An old tv picture tube set face down, Play-doh and a battery, the possibilities are endless. :)
Lord Tothe
10-02-2009, 05:10
An old tv picture tube set face down, Play-doh and a battery, the possibilities are endless. :)

duct-tape covered box with an old alarm clock ;)
Lunatic Goofballs
10-02-2009, 05:12
duct-tape covered box with an old alarm clock ;)

Or even a beloved cartoon character displayed on a modified lite-brite:

http://www.yunchtime.net/misc/mooninite.jpg

:p
H N Fiddlebottoms VIII
10-02-2009, 06:10
I keep a toilet in the woods, which option do I pick?

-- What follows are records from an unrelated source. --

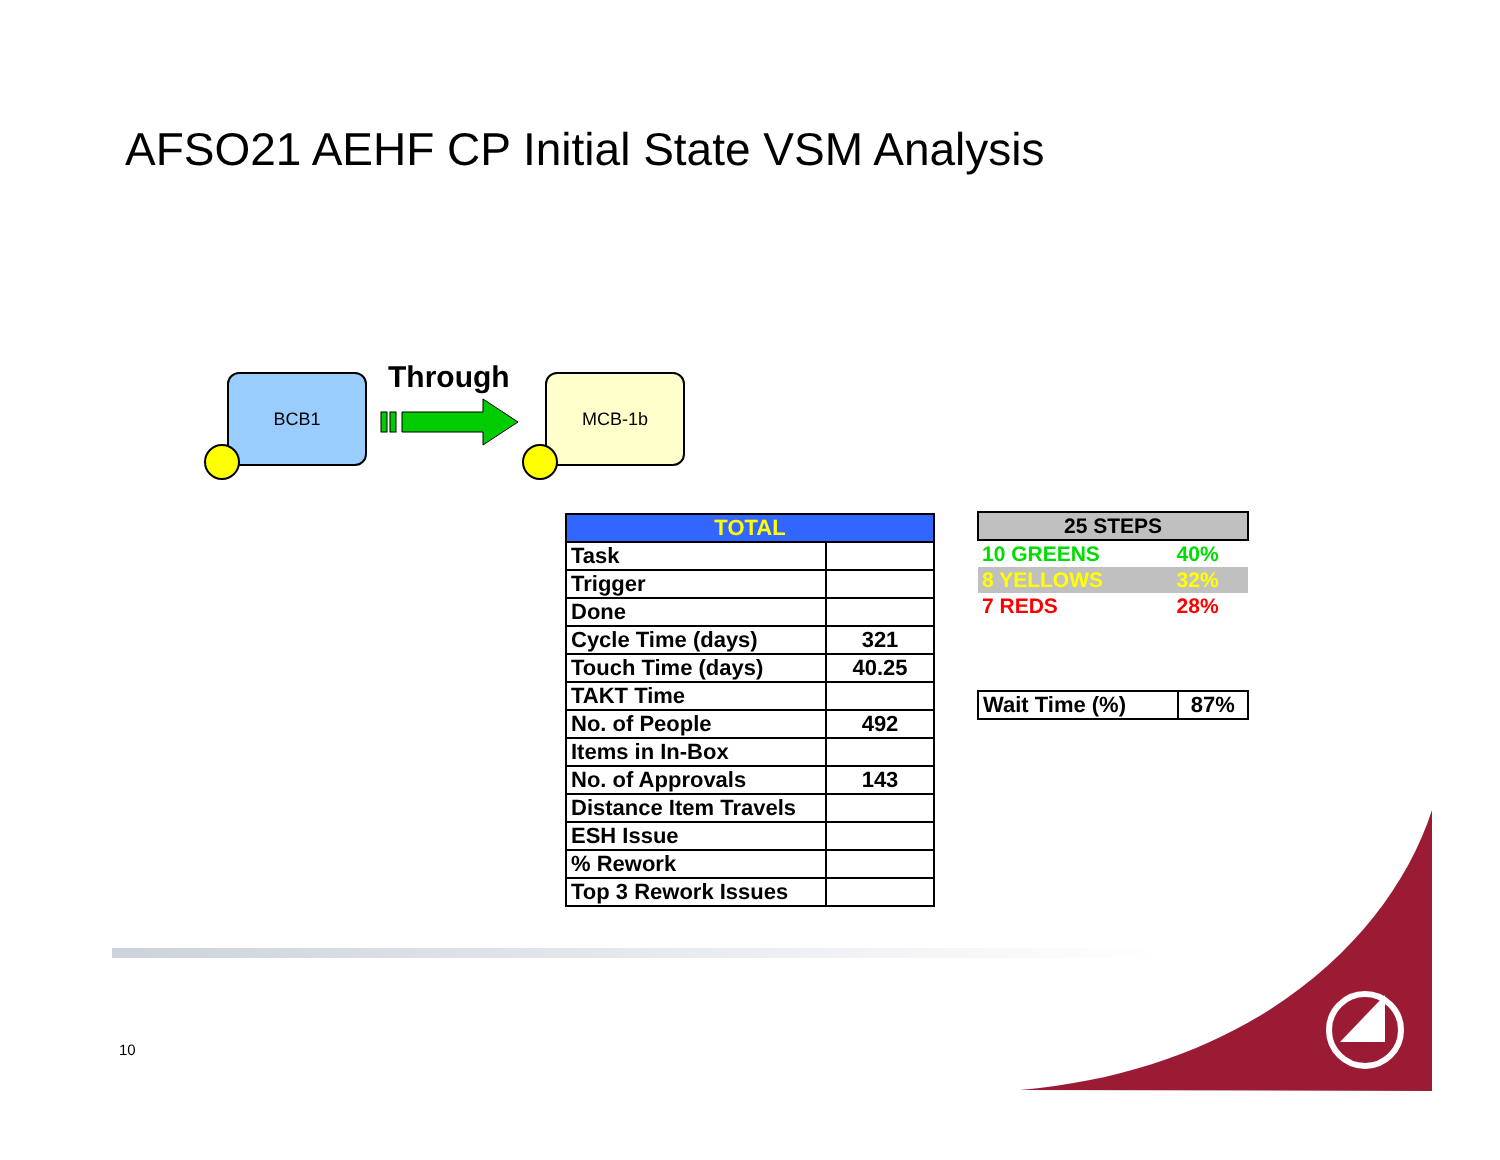AFSO21 AEHF CP Initial State VSM Analysis
BCB1 Through MCB-1b
| TOTAL | |
| --- | --- |
| Task | |
| Trigger | |
| Done | |
| Cycle Time (days) | 321 |
| Touch Time (days) | 40.25 |
| TAKT Time | |
| No. of People | 492 |
| Items in In-Box | |
| No. of Approvals | 143 |
| Distance Item Travels | |
| ESH Issue | |
| % Rework | |
| Top 3 Rework Issues | |
| 25 STEPS | |
| --- | --- |
| 10 GREENS | 40% |
| 8 YELLOWS | 32% |
| 7 REDS | 28% |
| Wait Time (%) | 87% |
10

So essentially it looked like this
http://www.bradfitzpatrick.com/stock_illustration/images-new/technology/cartoon-bomb-clipart.gif

This is what happens when people think cartoons are educational.
Also Mario Brothers (http://4.bp.blogspot.com/_GjYdzMwGZ-E/SPp4nMRXNEI/AAAAAAAAAUE/g92fVMSs7oA/s320/Photo+277.jpg).
Boonytopia
10-02-2009, 08:09
I do, the chain link in our cistern breaks every now & then, so I have to take the top off & repair it.
BunnySaurus Bugsii
10-02-2009, 12:11
I'd like to point out that a part of a toilet could be construed as a 'weapon of mess destruction'. :D

THAT is the funny. Logically correct, and as befits the subject scatological rather than lewd. Well word-played, sir!

:hail:
BunnySaurus Bugsii
10-02-2009, 12:16
I keep a toilet in the woods, which option do I pick?

Good question.

The poll would have been funnier as a multiple choice. Therefore "the poll sucks" which always gets a brownie point.
SaintB
10-02-2009, 12:16
You're welcome in here. I'm just being my usual self. You know the one - attempting to be funny and failing miserably so that everyone can laugh at how bad it is.

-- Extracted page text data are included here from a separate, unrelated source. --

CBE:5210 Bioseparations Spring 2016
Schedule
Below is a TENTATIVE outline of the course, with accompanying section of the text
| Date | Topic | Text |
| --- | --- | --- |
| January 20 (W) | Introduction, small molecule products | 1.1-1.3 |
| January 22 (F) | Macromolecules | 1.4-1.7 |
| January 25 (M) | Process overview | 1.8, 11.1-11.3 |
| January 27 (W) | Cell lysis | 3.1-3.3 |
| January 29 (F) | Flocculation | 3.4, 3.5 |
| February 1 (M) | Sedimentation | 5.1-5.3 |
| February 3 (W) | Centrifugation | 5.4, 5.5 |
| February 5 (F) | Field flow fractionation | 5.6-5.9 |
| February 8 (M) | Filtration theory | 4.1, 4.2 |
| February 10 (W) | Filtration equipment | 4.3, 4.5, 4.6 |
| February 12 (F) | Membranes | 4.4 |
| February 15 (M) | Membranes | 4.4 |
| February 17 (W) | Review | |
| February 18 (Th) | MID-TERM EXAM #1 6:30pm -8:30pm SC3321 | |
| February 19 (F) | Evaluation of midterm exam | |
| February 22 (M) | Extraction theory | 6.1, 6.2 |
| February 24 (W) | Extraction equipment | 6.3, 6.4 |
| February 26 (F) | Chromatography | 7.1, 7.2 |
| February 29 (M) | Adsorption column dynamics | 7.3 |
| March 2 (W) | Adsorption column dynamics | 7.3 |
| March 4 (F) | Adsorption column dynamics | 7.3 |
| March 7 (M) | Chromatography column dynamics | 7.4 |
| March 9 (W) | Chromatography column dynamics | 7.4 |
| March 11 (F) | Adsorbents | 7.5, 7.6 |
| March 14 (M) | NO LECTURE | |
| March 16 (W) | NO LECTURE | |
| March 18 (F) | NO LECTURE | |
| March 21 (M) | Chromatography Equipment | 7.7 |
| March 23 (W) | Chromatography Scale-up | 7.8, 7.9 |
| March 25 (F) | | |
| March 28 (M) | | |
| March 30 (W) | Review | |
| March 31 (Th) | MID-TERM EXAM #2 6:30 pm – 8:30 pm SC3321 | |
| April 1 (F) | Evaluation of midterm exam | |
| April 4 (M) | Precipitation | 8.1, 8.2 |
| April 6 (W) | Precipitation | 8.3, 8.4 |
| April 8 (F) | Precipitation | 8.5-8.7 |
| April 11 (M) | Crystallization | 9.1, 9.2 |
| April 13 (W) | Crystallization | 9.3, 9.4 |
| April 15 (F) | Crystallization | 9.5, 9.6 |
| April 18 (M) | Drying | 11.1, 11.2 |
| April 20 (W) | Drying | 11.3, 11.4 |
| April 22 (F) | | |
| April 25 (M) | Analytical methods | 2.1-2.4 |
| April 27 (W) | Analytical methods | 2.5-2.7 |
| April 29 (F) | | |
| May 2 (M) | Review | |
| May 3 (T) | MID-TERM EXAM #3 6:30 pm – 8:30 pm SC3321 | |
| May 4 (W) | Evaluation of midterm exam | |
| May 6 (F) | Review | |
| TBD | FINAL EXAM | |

I thought that was my job...
BunnySaurus Bugsii
10-02-2009, 13:07
I thought that was my job...

*laughs at SaintB*

btw, I didn't pay the door. I paid for the last gig and hid out in the toilets. ;)
SaintB
10-02-2009, 13:11
*laughs at SaintB*

btw, I didn't pay the door. I paid for the last gig and hid out in the toilets. ;)

Smart man, I wouldn't pay to see me either.
BunnySaurus Bugsii
10-02-2009, 13:35
Smart man, I wouldn't pay to see me either.

In a corporate bordello, your bedroom mirror would be pay-per-view.

(Yes, this is a reply to your strong opinions in the "Intellectual Property Laws" thread, which I haven't the time or the guts to post in.)